Bangkok: l’esercito blocca la rivolta che durava da sei settimane. Morto un fotografo italiano.
È finita nel sangue la rivolta dei dimostranti antigovernativi in Thailandia che durava da circa sei settimane. Le “camicie rosse” assediavano la zona commerciale di Bangkok per chiedere al premier Abhisit Vejjajiva di indire nuove elezioni.
Dopo una settimana di tregua, su ordine del governo, l’esercito ha mosso una prima offensiva per tentare di riprendere il controllo della zona. Secondo alcuni testimoni, le forze dell’ordine avrebbero in un primo momento lanciato dei lacrimogeni sui dimostranti e, successivamente, alla risposta a suon di molotov di questi ultimi, hanno iniziato a sparare ad altezza d’uomo, ferendo, tra gli altri, tre giornalisti.
Il primo ministro thailandese, nei giorni scorsi aveva anche provato a risolvere la situazione in modo diplomatico, ma le sue proposte erano state ritenute inadeguate dalle camicie rosse che, nella voce dell’ex premier in esilio, Shinawatra, avevano rilanciato con una controproposta basata su quattro punti: 1) fermare la repressione; 2) revocare lo stato di emergenza; 3) aprire negoziati con i dimostranti per trovare una soluzione pacifica; 4) tentare la riconciliazione con tutti i partiti coinvolti.
In seguito al rifiuto di tale proposta da parte del governo, Natthawut Saikua, uno dei tre leader principali dei dimostranti, aveva dato un ultimatum al governo, intimandolo di provocare una grande tragedia durante la notte se non si fosse sciolto il parlamento in giornata.

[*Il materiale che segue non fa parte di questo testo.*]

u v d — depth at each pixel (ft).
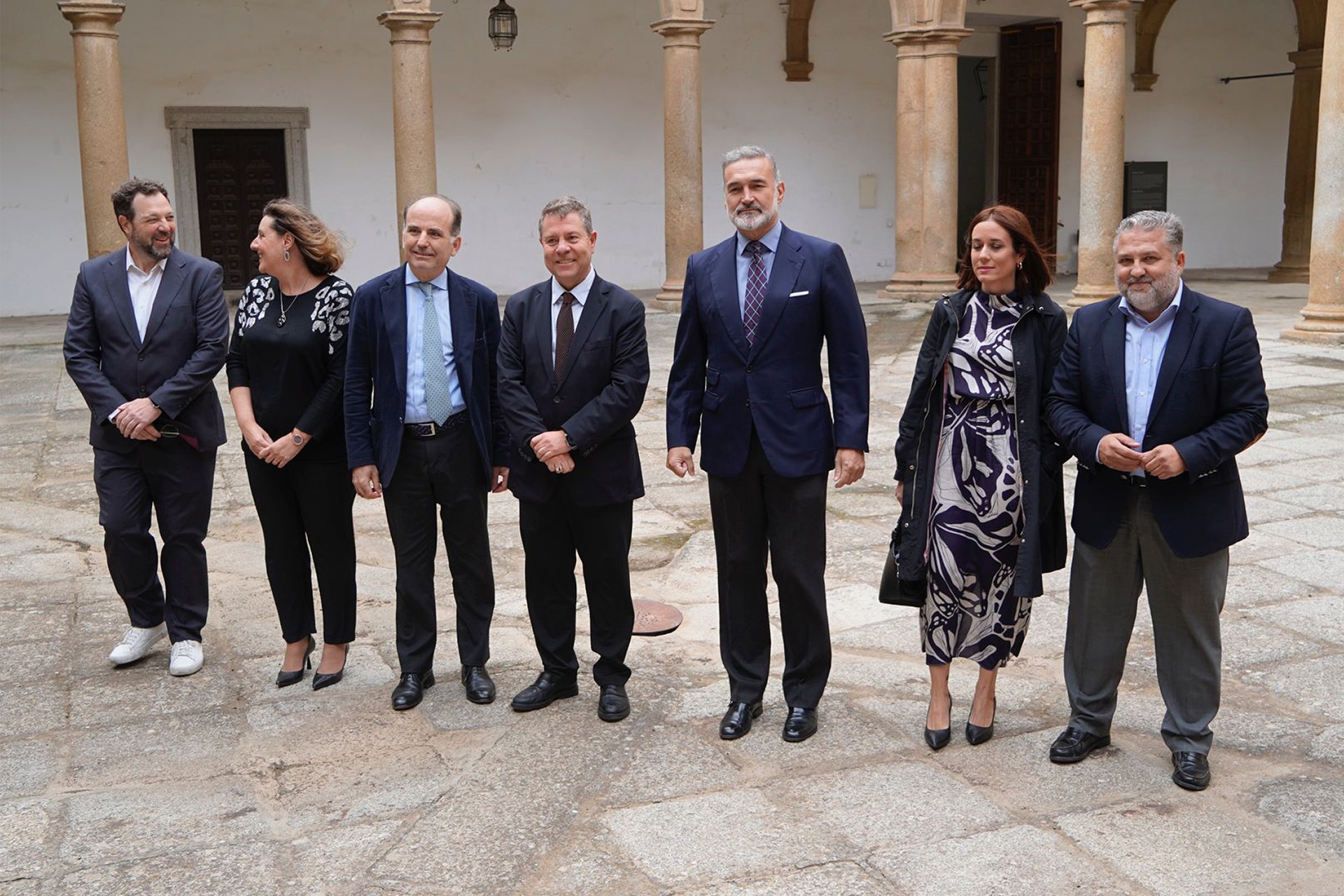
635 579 20.68
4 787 13.28
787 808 12.41
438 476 14.93
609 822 12.26
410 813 12.60
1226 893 10.75
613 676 15.01
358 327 14.98
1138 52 78.07
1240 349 12.03
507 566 21.44
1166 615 12.67
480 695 15.34
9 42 56.90
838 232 74.54
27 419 34.24
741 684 14.47
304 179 62.54
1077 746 13.30
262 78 61.05
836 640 17.40
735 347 13.78
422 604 15.34
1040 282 13.26
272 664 16.89
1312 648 16.61
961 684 15.67
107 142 45.91
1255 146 82.43
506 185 66.59
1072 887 10.87
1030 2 74.95
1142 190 79.25
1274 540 21.58
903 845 11.62
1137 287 12.15
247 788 13.23
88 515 24.76
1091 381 12.61
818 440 13.82
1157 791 12.62
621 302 14.37
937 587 13.44
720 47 70.18
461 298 14.97
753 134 71.67
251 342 15.39
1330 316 44.57
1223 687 15.40
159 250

A questo punto, immediata è stata la risposta dell’esercito che ha assalito l’accampamento dei dissidenti sin dalle prime ore della notte, sfondando le barricate con i mezzi blindati. Dopo qualche ora di resistenza, un altro dei capi dimostranti, Jatuporn Prompan, ha invitato tutti ad arrendersi, onde evitare altro spargimento di sangue. Molti però non si sono arresi ed hanno trovato rifugio nel tempio buddista di Wat Phatum , dove già da alcuni giorni avevano trovato rifugio anche alcune donne con i bambini.

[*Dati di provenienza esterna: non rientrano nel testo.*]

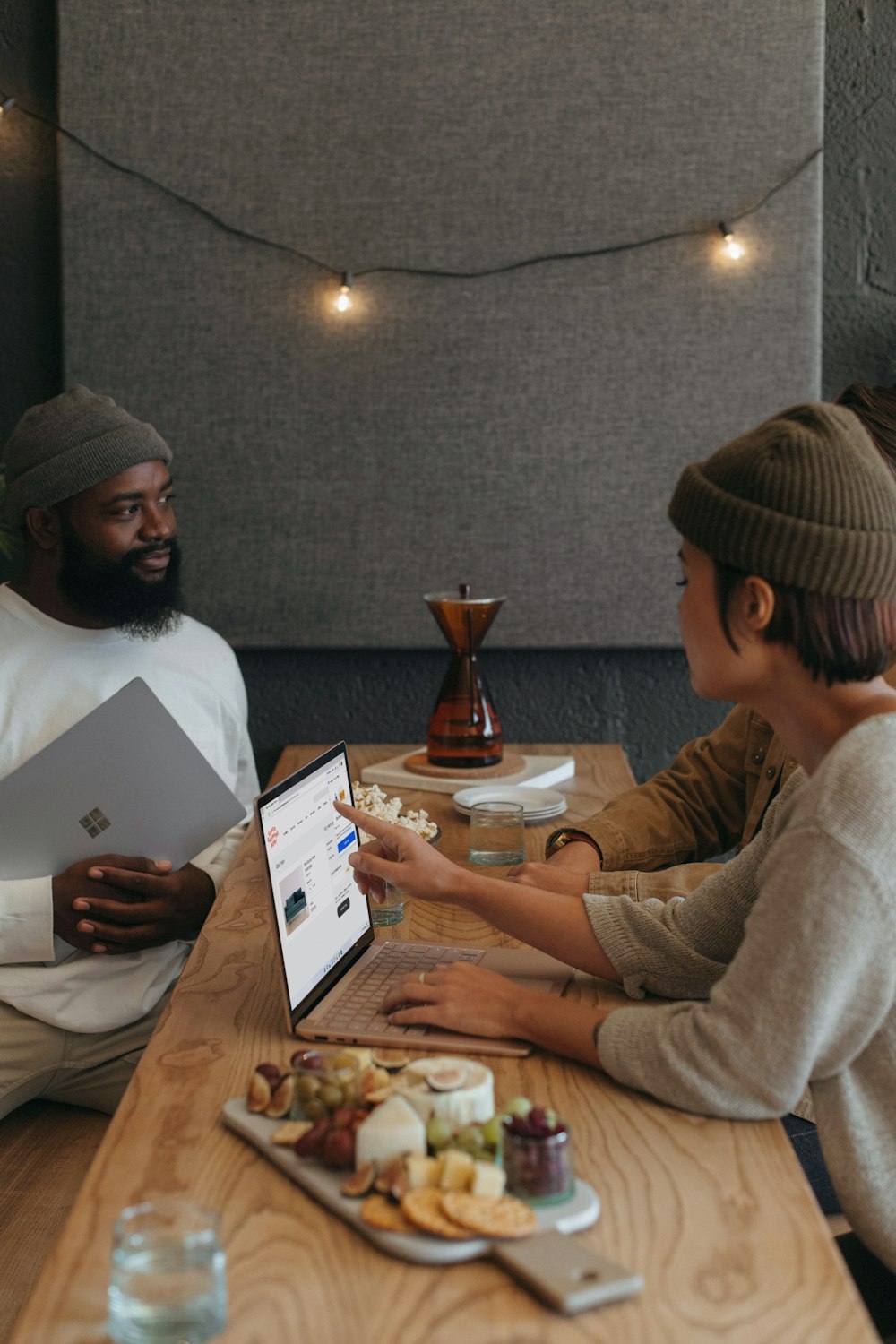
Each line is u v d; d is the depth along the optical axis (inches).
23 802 64.8
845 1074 39.5
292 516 104.0
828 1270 31.7
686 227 100.6
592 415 102.5
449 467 103.3
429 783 84.8
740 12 98.5
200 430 103.4
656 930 48.8
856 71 104.2
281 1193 35.5
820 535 38.4
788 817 43.2
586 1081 42.1
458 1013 45.3
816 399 102.0
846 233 105.9
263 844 46.4
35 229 105.3
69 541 74.6
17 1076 67.8
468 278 101.4
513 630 104.8
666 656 107.3
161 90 100.4
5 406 106.7
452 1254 31.8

Dopo la dichiarazione di resa, l’esercito ha diramato un comunicato dove ha annunciato la fine dell’operazione militare, precisando che l’area commerciale di Bangkok era tornata sotto controllo. Il triste bilancio delle vittime dall’inizio della guerriglia è di 68 morti, di cui 39 solo nell’ultima settimana, e di oltre 1700 feriti. Le vittime sono in gran parte civili, tra le quali il fotoreporter italiano Fabio Polenghi, rimasto coinvolto proprio nell’ultimo assalto, quello che ha posto fine agli scontri. Polenghi, 45 anni, era single e viveva a Milano. Dopo aver lavorato per anni presso agenzie e testate di calibro internazionale nel settore della moda (Elle, Vogue, Vanity Fair,), dal 2004 era diventato freelance per seguire quella che era la sua primordiale passione: la fotografia. L’amore per il suo lavoro lo aveva portato negli ultimi anni a trovarsi spesso in zone disagiate, non ultima la Cambogia, dove era stato ospite di Emergency ed aveva anche collaborato, ovviamente in maniera del tutto spontanea e non retribuita, con l’associazione umanitaria stessa.

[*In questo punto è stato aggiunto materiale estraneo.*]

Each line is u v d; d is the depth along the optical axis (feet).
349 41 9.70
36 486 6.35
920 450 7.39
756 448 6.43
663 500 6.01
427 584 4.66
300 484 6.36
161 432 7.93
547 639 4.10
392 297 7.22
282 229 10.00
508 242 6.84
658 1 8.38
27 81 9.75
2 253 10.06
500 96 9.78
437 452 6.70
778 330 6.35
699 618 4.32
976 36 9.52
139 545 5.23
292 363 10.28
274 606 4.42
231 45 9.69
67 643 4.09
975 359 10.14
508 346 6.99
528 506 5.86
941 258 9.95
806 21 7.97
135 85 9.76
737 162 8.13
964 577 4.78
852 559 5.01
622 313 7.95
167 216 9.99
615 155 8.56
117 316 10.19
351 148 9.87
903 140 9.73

Cordoglio per la morte di Fabio Polenghi è stato espresso da tutte le forze politiche e dal Presidente della Repubblica, Giorgio Napolitano. In particolare è stata sottolineata l’importanza del lavoro svolto da parte degli operatori dell’informazione, che a volte pagano a carissimo prezzo la passione per il loro lavoro che li porta a voler raccontare i fatti in modo sempre più genuino.
Al cordoglio espresso da più parti in questi giorni, si unisce anche la redazione di Donna Fashion News che esprime tutta la sua solidarietà alla famiglia di Fabio, ucciso mentre svolgeva con estrema passione il suo lavoro.